Drew Boylhart April 2008

Mario Urrutia   WR   Louisville  



Mario has very good size and talent to play at the next level.  He shows strong hands and is one of those players that runs faster on the field than he does in his workouts.  He knows how to get deep and is a smart WR who shows up in the big games.  His natural talent to play the game is enormous and before he got hurt, he was considered to be a very high draft choice.  So the question is, what happened to Mario from one year to the next to make him disappear in most ratings?    



Mario has slipped in the ratings because "It takes more than talent to play in the NFL".  It's just that simple.  Mario has the talent of a first round pick, but not the mental make-up.  Add to this the fact that he is not thrilled about making a tough catch over the middle, he has not improved in any aspect of his game, he plays very good in big games but disappears in the less televised games and you have a kid who has dropped from being considered a top player to a free agent in some people's minds.  Additionally, teams are considering his injuries and a bad junior year along with him coming out too early.  In my opinion, this is a kid who is not ready to make the jump mentally to the next level.        

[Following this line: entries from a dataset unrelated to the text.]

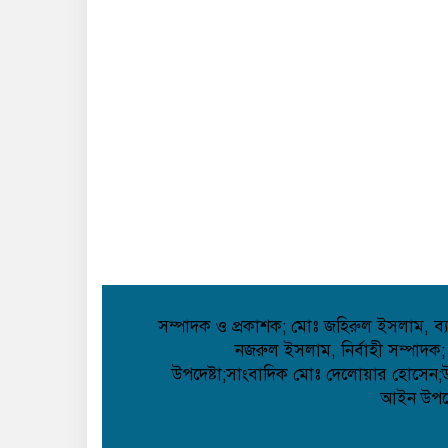
সম্পাদক ও প্রকাশক; মোঃ জহিরুল ইসলাম, ব্যা
নজরুল ইসলাম, নির্বাহী সম্পাদক;
উপদেষ্টা;সাংবাদিক মোঃ দেলোয়ার হোসেন;উপদ
আইন উপদেষ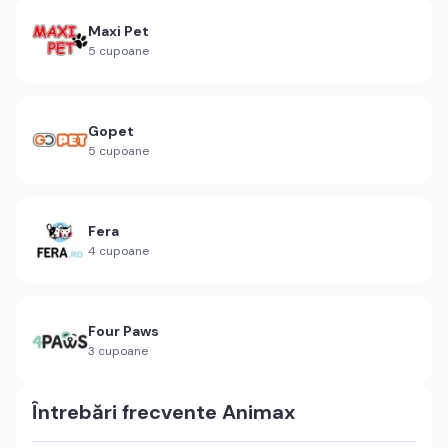
Maxi Pet
5
cupoane
Gopet
5
cupoane
Fera
4
cupoane
Four Paws
3
cupoane
Întrebări frecvente
Animax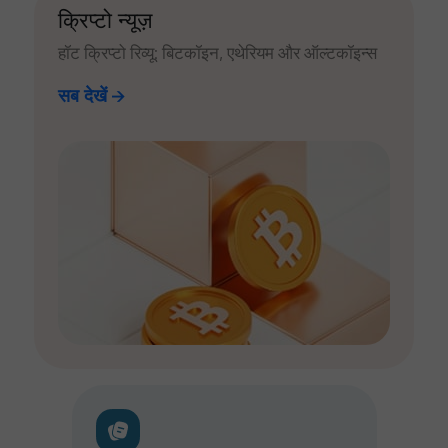
क्रिप्टो न्यूज़
हॉट क्रिप्टो रिव्यू: बिटकॉइन, एथेरियम और ऑल्टकॉइन्स
सब देखें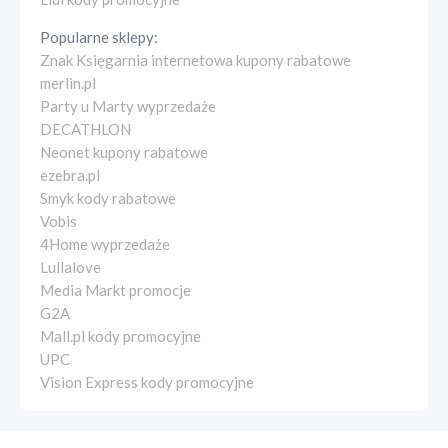
Popularne sklepy:
Znak Księgarnia internetowa kupony rabatowe
merlin.pl
Party u Marty wyprzedaże
DECATHLON
Neonet kupony rabatowe
ezebra.pl
Smyk kody rabatowe
Vobis
4Home wyprzedaże
Lullalove
Media Markt promocje
G2A
Mall.pl kody promocyjne
UPC
Vision Express kody promocyjne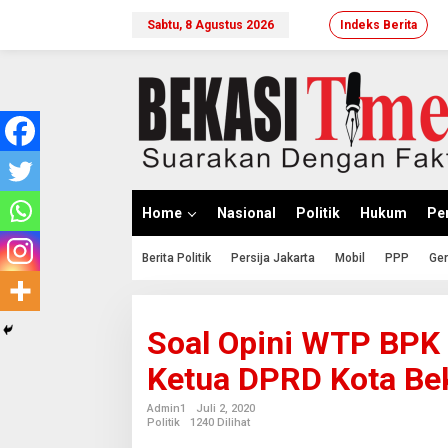
Lewati
ke
Sabtu, 8 Agustus 2026
Indeks Berita
konten
Home
Nasional
Politik
Hukum
Per
Berita Politik
Persija Jakarta
Mobil
PPP
Ger
Soal Opini WTP BPK P
Ketua DPRD Kota Be
Admin1
Juli 2, 2020
Politik
1240 Dilihat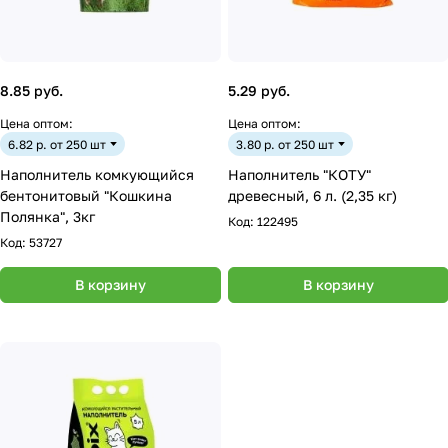
8.85 руб.
5.29 руб.
Цена оптом:
Цена оптом:
6.82 р. от 250 шт
3.80 р. от 250 шт
Наполнитель комкующийся
Наполнитель "КОТУ"
бентонитовый "Кошкина
древесный, 6 л. (2,35 кг)
Полянка", 3кг
Код:
122495
Код:
53727
В корзину
В корзину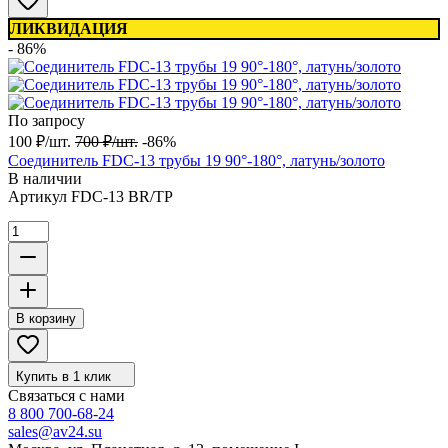
ЛИКВИДАЦИЯ
- 86%
По запросу
100
₽
/
шт.
700
₽
/
шт.
-86%
Соединитель FDC-13 трубы 19 90°-180°, латунь/золото
В наличии
Артикул
FDC-13 BR/TP
В корзину
Купить в 1 клик
Связаться с нами
8 800 700-68-24
sales@av24.su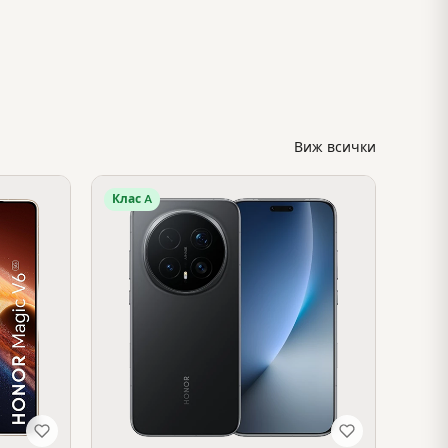
Виж всички
Клас A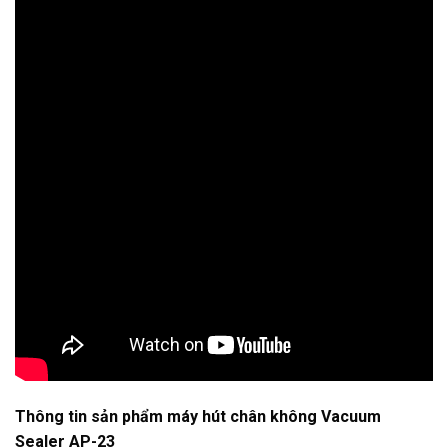
Thông tin sản phẩm máy hút chân không Vacuum
Sealer AP-23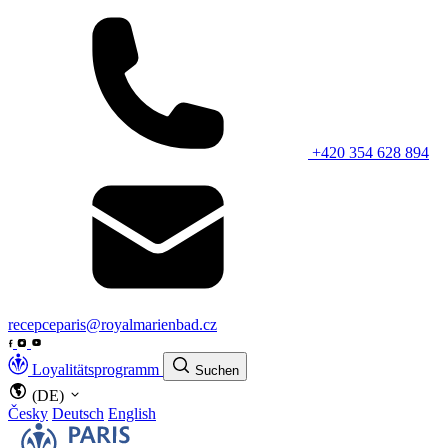
+420 354 628 894
recepceparis@royalmarienbad.cz
Loyalitätsprogramm
Suchen
(DE)
Česky
Deutsch
English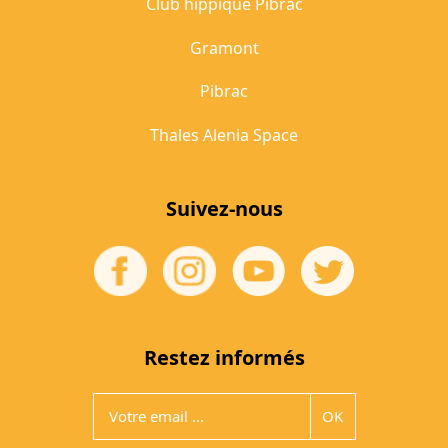
Club hippique Pibrac
Gramont
Pibrac
Thales Alenia Space
Suivez-nous
Restez informés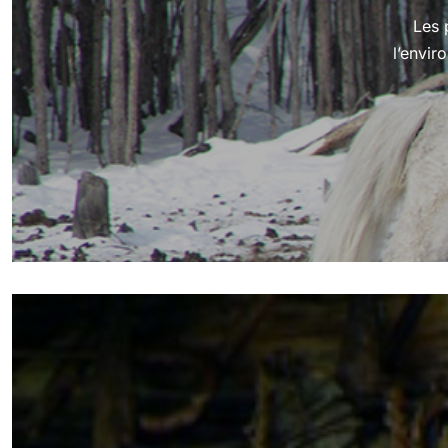
Les 
l’envir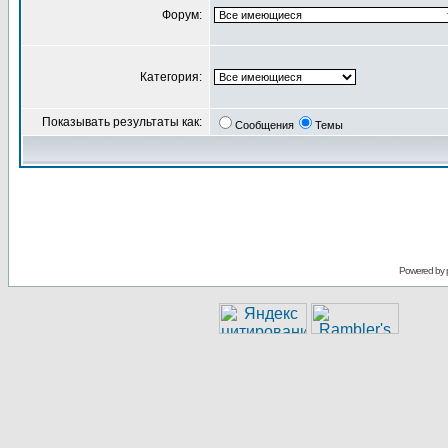
Форум:
Категория:
Показывать результаты как:
Сообщения
Темы
Powered by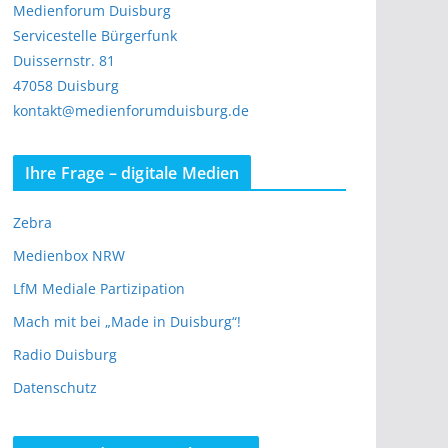
Medienforum Duisburg
Servicestelle Bürgerfunk
Duissernstr. 81
47058 Duisburg
kontakt@medienforumduisburg.de
Ihre Frage – digitale Medien
Zebra
Medienbox NRW
LfM Mediale Partizipation
Mach mit bei „Made in Duisburg“!
Radio Duisburg
Datenschutz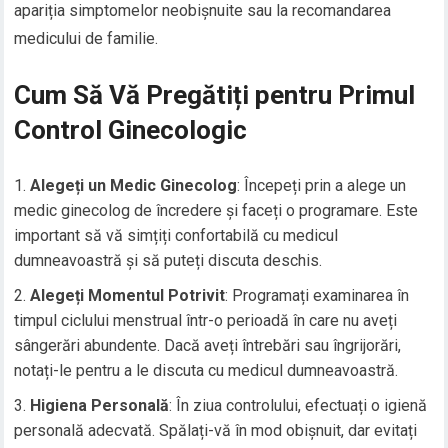
apariția simptomelor neobișnuite sau la recomandarea
medicului de familie.
Cum Să Vă Pregătiți pentru Primul
Control Ginecologic
Alegeți un Medic Ginecolog
: Începeți prin a alege un
medic ginecolog de încredere și faceți o programare. Este
important să vă simțiți confortabilă cu medicul
dumneavoastră și să puteți discuta deschis.
Alegeți Momentul Potrivit
: Programați examinarea în
timpul ciclului menstrual într-o perioadă în care nu aveți
sângerări abundente. Dacă aveți întrebări sau îngrijorări,
notați-le pentru a le discuta cu medicul dumneavoastră.
Higiena Personală
: În ziua controlului, efectuați o igienă
personală adecvată. Spălați-vă în mod obișnuit, dar evitați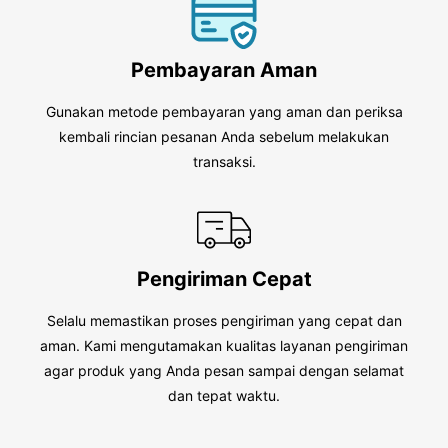
Pembayaran Aman
Gunakan metode pembayaran yang aman dan periksa
kembali rincian pesanan Anda sebelum melakukan
transaksi.
Pengiriman Cepat
Selalu memastikan proses pengiriman yang cepat dan
aman. Kami mengutamakan kualitas layanan pengiriman
agar produk yang Anda pesan sampai dengan selamat
dan tepat waktu.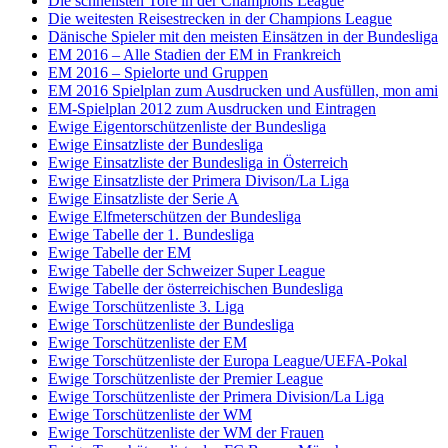
Die schnellsten Tore in der Champions League
Die weitesten Reisestrecken in der Champions League
Dänische Spieler mit den meisten Einsätzen in der Bundesliga
EM 2016 – Alle Stadien der EM in Frankreich
EM 2016 – Spielorte und Gruppen
EM 2016 Spielplan zum Ausdrucken und Ausfüllen, mon ami
EM-Spielplan 2012 zum Ausdrucken und Eintragen
Ewige Eigentorschützenliste der Bundesliga
Ewige Einsatzliste der Bundesliga
Ewige Einsatzliste der Bundesliga in Österreich
Ewige Einsatzliste der Primera Divison/La Liga
Ewige Einsatzliste der Serie A
Ewige Elfmeterschützen der Bundesliga
Ewige Tabelle der 1. Bundesliga
Ewige Tabelle der EM
Ewige Tabelle der Schweizer Super League
Ewige Tabelle der österreichischen Bundesliga
Ewige Torschützenliste 3. Liga
Ewige Torschützenliste der Bundesliga
Ewige Torschützenliste der EM
Ewige Torschützenliste der Europa League/UEFA-Pokal
Ewige Torschützenliste der Premier League
Ewige Torschützenliste der Primera Division/La Liga
Ewige Torschützenliste der WM
Ewige Torschützenliste der WM der Frauen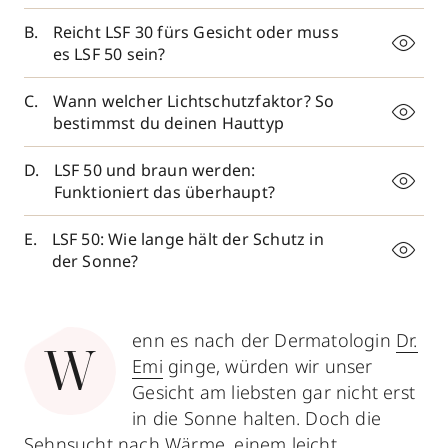
Reicht LSF 30 fürs Gesicht oder muss
es LSF 50 sein?
Wann welcher Lichtschutzfaktor? So
bestimmst du deinen Hauttyp
LSF 50 und braun werden:
Funktioniert das überhaupt?
LSF 50: Wie lange hält der Schutz in
der Sonne?
enn es nach der Dermatologin
Dr.
W
Emi
ginge, würden wir unser
Gesicht am liebsten gar nicht erst
in die Sonne halten. Doch die
Sehnsucht nach Wärme, einem leicht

I'm going to suggest to you that Mario would be a good late round draft pick, but he has to work harder at improving all of his WR skills or he will not be picked at all in this draft.  Most free agent kids who are not drafted work hard to reach the goal of playing in the NFL and most of them do not have near the natural talent that Mario has.  One of the members suggested to me that Mario would be a good pick up late in the draft and, at that time, I agreed with him.  My fear of drafting Mario has nothing to do with his talent.  To me Mario is not an underachiever.  He strikes me as the type of player who does not want the responsibility that his natural talent suggests that he should have.  By that I mean he has the talent of a #1 WR, but the personality of a #2 WR.  This causes him conflict when he has a good game.  It makes it hard for him to be consistent game after game.  It also makes it hard for him to demand the ball and take on more responsibilities.  It's not about confidence -- it's about accountability.  Mario would prefer to surprise you with a good catch every once in a while instead of being the main cog in an offense because he just doesn't want that kind of responsibility.  I know this is confusing, so the best way to describe what I am tying to tell you is that Mario reminds me a lot of T J Houshmandzadeh (WR Bengals).  If you are drafting him thinking that he should be a good complimentary WR to your main guy, then that should work out just fine.  But if you are thinking that this kid is a sleeper and could be a #1 WR for you down the road, this kid will fold like your clothes right out of the dryer.  Mario wants the money and he wants the fame, but he does not want the responsibilities that come along with all those things.  At least that's what I see on the film I have of this kid.  Remember the square peg in a round hole theory?  There is good reasoning for that theory and its existence.